DACA, implemented in 2012 through an executive order by former President Barack Obama, allows illegal immigrants who entered the U.S. as minors to receive a renewable two-year period of deferred action. In addition, DACA recipients are eligible to receive an employment authorization document (“EAD”), which allows them to work legally in the U.S., and advance parole, which allows them to re-enter the U.S. following a trip abroad.  Currently, about 800,000 individuals are participating in the DACA program.  The Trump administration’s decision to phase out the DACA program will end the work authorization and advance parole of DACA beneficiaries and potentially open the doors for their deportation.

The DACA program is scheduled to end in six months, on March 5, 2018. As of September 5, 2017, the Department of Homeland Security (“DHS”) no longer accepts new EAD or advance parole applications from DACA beneficiaries.  In addition, any pending advance parole applications are going to be closed by DHS and returned to the respective DACA applicants.  Individuals whose EADs expire prior to March 5, 2018 may apply for a two-year renewal, but their applications must be received by the DHS on or before October 5, 2017.

Institutions’ human resources offices may wish to identify those individuals who are employed pursuant to DACA by reviewing the I-9 forms and copies of the I-9 documents (if any) already on file. DACA beneficiaries will have EADs with a “C33” category and will remain employment authorized until the expiration date on their EADs. The employment authorization of these individuals must be reverified by completing Section 3 of Form I-9 no later than the expiration dates on the EADs.  Individuals who are unable to provide evidence of their continued employment authorization can no longer be employed at the college or university.  With respect to those DACA employees whose EADs expire prior to March 5, 2018, colleges and universities may choose to provide a gentle reminder that renewal applications for a two-year extension must be filed and received by the DHS on or before October 5, 2017.

With respect to DACA students, faculty or staff who were planning to study abroad or attend a conference or other event outside the U.S., colleges and universities may choose to advise these individuals to change their plans and remain in the U.S., even if they have advance parole that has not yet expired since USCIS retains the authority to revoke or terminate an advance parole document at any time.

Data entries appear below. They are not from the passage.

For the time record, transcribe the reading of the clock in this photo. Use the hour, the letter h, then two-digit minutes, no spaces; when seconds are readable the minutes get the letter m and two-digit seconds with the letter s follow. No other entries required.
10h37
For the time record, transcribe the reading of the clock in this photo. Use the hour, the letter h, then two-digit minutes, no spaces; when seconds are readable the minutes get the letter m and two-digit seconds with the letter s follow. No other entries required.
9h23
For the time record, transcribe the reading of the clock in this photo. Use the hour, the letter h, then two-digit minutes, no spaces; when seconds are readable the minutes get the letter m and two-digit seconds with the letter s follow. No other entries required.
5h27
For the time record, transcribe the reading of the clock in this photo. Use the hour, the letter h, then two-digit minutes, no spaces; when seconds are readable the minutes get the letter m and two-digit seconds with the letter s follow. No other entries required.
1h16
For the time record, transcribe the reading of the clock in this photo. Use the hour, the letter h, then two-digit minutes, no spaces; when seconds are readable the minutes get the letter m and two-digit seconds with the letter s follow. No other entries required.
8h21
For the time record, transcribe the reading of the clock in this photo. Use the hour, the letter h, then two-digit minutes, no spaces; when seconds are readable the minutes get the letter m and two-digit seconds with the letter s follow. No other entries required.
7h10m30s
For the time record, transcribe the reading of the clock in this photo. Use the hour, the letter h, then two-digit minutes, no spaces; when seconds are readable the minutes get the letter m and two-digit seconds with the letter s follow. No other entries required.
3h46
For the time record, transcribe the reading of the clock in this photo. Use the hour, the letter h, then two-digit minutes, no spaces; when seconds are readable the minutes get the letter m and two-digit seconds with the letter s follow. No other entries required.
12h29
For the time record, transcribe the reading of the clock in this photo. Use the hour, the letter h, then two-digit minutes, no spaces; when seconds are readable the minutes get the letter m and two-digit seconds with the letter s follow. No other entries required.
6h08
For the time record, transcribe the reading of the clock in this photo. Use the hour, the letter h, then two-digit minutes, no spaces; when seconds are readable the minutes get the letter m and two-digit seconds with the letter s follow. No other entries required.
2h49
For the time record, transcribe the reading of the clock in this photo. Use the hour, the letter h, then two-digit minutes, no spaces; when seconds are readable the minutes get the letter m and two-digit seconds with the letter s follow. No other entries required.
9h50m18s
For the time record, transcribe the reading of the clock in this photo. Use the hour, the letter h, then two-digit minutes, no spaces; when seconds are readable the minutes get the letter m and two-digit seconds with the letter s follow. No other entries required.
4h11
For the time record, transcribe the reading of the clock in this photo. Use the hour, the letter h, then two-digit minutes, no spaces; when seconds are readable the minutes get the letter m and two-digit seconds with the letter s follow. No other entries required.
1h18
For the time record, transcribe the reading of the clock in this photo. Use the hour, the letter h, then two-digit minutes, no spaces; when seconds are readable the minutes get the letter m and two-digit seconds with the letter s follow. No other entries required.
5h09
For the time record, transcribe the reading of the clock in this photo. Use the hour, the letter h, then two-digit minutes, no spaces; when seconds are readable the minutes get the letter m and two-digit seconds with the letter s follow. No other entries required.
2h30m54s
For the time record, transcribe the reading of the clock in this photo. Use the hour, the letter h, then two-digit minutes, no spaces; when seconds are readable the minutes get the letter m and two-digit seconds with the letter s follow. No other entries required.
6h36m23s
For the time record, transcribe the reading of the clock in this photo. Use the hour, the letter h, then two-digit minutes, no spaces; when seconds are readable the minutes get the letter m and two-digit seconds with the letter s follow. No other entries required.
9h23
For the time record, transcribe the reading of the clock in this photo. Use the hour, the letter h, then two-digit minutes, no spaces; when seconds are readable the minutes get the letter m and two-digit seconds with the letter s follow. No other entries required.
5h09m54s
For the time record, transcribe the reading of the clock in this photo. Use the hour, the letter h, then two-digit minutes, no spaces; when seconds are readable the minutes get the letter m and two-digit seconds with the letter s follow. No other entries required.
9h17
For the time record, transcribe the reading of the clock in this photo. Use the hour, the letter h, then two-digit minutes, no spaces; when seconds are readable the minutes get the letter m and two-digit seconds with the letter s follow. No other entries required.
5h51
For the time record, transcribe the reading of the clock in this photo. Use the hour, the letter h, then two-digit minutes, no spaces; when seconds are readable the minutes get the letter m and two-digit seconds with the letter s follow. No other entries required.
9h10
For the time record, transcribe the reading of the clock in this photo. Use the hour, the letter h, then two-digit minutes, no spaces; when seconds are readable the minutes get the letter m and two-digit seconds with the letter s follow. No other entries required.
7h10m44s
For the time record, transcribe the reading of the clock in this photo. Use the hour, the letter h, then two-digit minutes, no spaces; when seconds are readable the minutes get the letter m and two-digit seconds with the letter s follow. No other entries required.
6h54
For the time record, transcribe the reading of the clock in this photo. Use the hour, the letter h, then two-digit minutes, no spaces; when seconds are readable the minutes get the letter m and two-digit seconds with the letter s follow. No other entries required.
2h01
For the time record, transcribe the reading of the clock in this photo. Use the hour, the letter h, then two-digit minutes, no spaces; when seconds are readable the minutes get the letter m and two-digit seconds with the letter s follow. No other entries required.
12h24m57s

As expected, the Trump administration’s decision to phase out the DACA program is already facing challenges in courts. On September 6, fifteen states and the District of Columbia filed a lawsuit in the federal court for the Eastern District of New York opposing DACA’s termination.  There also is the possibility that Congress will pass a bill to either reinstate the DACA program or replace it with a similar program. We will provide you with updates regarding the status of the DACA program as they become available.